En publiant jeudi ses chiffres définitifs de l'emploi salarié au premier trimestre 2022 (+0,3%) l'Insee a lâché une petite bombe en annonçant avoir revu fortement à la hausse (+240.000) les créations d'emplois nettes, déjà élevées, de ces deux dernières années.
En conséquence selon l'Insee, au premier trimestre 2022, l'emploi salarié (public et privé) dépassait de 2,9% (soit +750.500 emplois) son niveau d'un an auparavant.
"Près d'un cinquième de cette hausse sur un an s'explique par le dynamisme des contrats en alternance, notamment en apprentissage", souligne l'Insee.

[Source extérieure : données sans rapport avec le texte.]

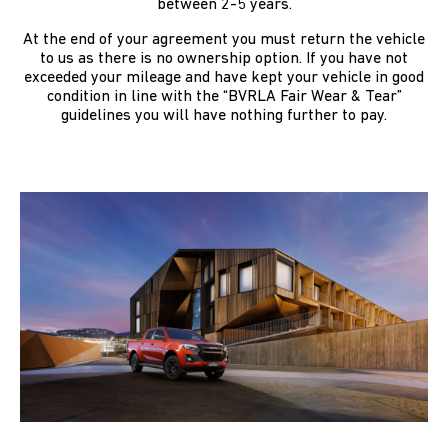
between 2-5 years.
At the end of your agreement you must return the vehicle
to us as there is no ownership option. If you have not
exceeded your mileage and have kept your vehicle in good
condition in line with the “BVRLA Fair Wear & Tear”
guidelines you will have nothing further to pay.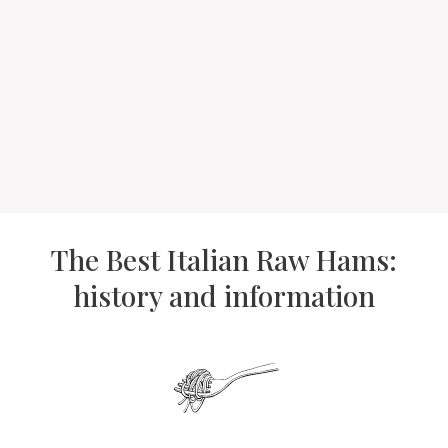
The Best Italian Raw Hams:
history and information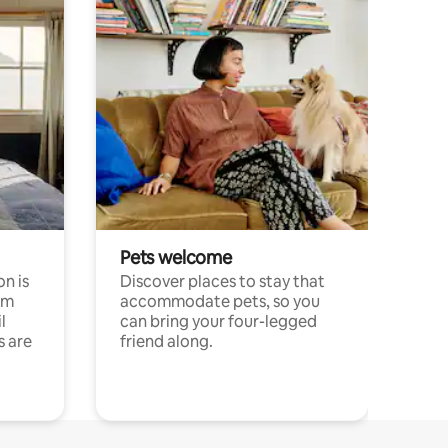
Pets welcome
n is
Discover places to stay that
om
accommodate pets, so you
l
can bring your four-legged
s are
friend along.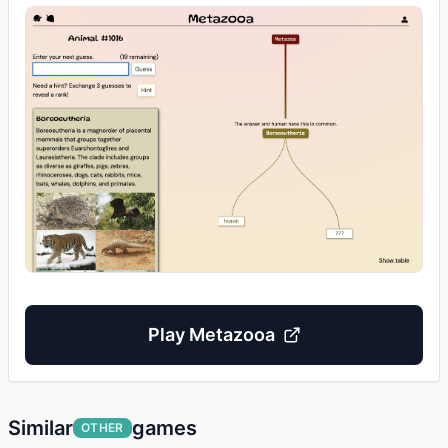
Play
Metazooa
Similar
games
OTHER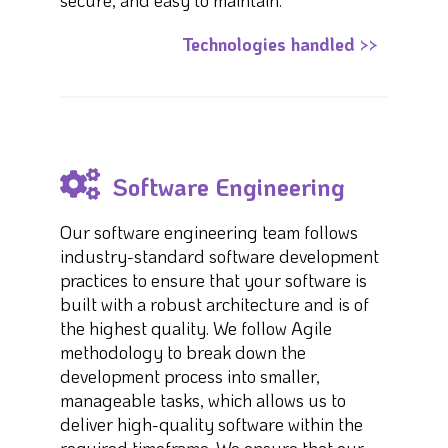
secure, and easy to maintain.
Technologies handled >>
Software Engineering
Our software engineering team follows
industry-standard software development
practices to ensure that your software is
built with a robust architecture and is of
the highest quality. We follow Agile
methodology to break down the
development process into smaller,
manageable tasks, which allows us to
deliver high-quality software within the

En cause, un changement méthodologique qui conduit l'Insee à intégrer les alternants (bénéficiaires d'un contrat d'apprentissage ou de professionnalisation) dans ses évolutions conjoncturelles de l'emploi, ce que l'Institut ne faisait pas jusque présent.
Or, les alternants, qui sont des salariés, "relèvent sans ambiguïté de l'emploi, selon les définitions du Bureau international du travail (BIT)", souligne l'Insee.
Quasi-doublement
"L'apprentissage ayant fortement augmenté en 2020 et surtout en 2021", cette révision conduit à comptabiliser 240.000 créations d'emplois supplémentaires entre fin 2019 et fin 2021", annonce l'Institut.
Selon la Direction des études statistiques du ministère du Travail (Dares), 732.000 contrats ont été signés en 2021 contre 369.000 en 2019.
Ce quasi-doublement s'explique à la fois par la réforme de 2018, qui a libéralisé l'apprentissage en termes de conditions d'entrée et d'offre de formation, et par les aides décidées pendant la crise --5.000 euros pour l'embauche d'un mineur, 8.000 pour un majeur-- et prolongées jusque la fin de l'année.
Si le contrat de professionnalisation a lui diminué sur la même période, de 218.700 à 120.600, la hausse totale des contrats d'alternance reste spectaculaire.
Cela signifie-t-il pour autant que la baisse du chômage, et notamment des 15-24 ans (en diminution de 4,5 points sur un an), est due à la hausse du nombre d'apprentis ?
C'est la thèse défendue par le leader LFI Jean-Luc Mélenchon qui considérait mardi sur France Inter que "le chômage est masqué par le recours à l'apprentissage" et que les apprentis "ne sont pas des embauchés".
Mais différentes publications de l'Insee démente cette thèse.
Au premier trimestre, le taux de chômage s'élève à 7,3% de la population active (-0,8 point sur un an), son plus bas niveau depuis 2008. Il ne baisse pas seulement chez les jeunes mais aussi chez les 25-49 ans (-0,7 sur un an) et reste stable chez les seniors (plus de 50 ans).
"Mélenchon se prend pour l'Insee"
"Monsieur Mélenchon se prend pour l'Insee (...), sauf qu'il dit des choses fausses puisque le chômage baisse", a ironisé jeudi matin le ministre du Travail Olivier Dussopt sur LCI. Pour lui, c'est aussi "un mépris abyssal" de "dire à des gens qui sont en apprentissage qu'ils n'occupent pas un vrai emploi".
Dans sa dernière note de conjoncture, l'Insee reconnait que "la forte hausse du nombre de contrats en alternance soutient nettement la progression du taux d'activité et du taux d'emploi des jeunes".
Fin 2021, le taux d'emploi se situait ainsi "5,3 points au-dessus de son niveau de fin 2015 dont 2,9 points liés au développement de l'alternance".
Mais cela signifie aussi que près de la moitié de la hausse de ce taux d'emploi est liée à d'autres contrats que l'alternance (CDI, CDD...).
L'impact sur la baisse du chômage est lui plus limité car les entrées en contrat d'apprentissage ne sont pas dans leur majorité le fait de demandeurs d'emploi mais d'étudiants. "En 2020, 53,9% des entrants en apprentissage étaient en études avant le début du contrat et seulement 28,1% étaient déjà en apprentissage ou demandeurs d'emploi", selon l'Insee.
Selon les derniers chiffres publiés par la Dares, en juillet 2021, un an après leur sortie d'études, 69% des apprentis et 49% des lycéens professionnels de niveau CAP à BTS étaient en emploi salarié dans le privé.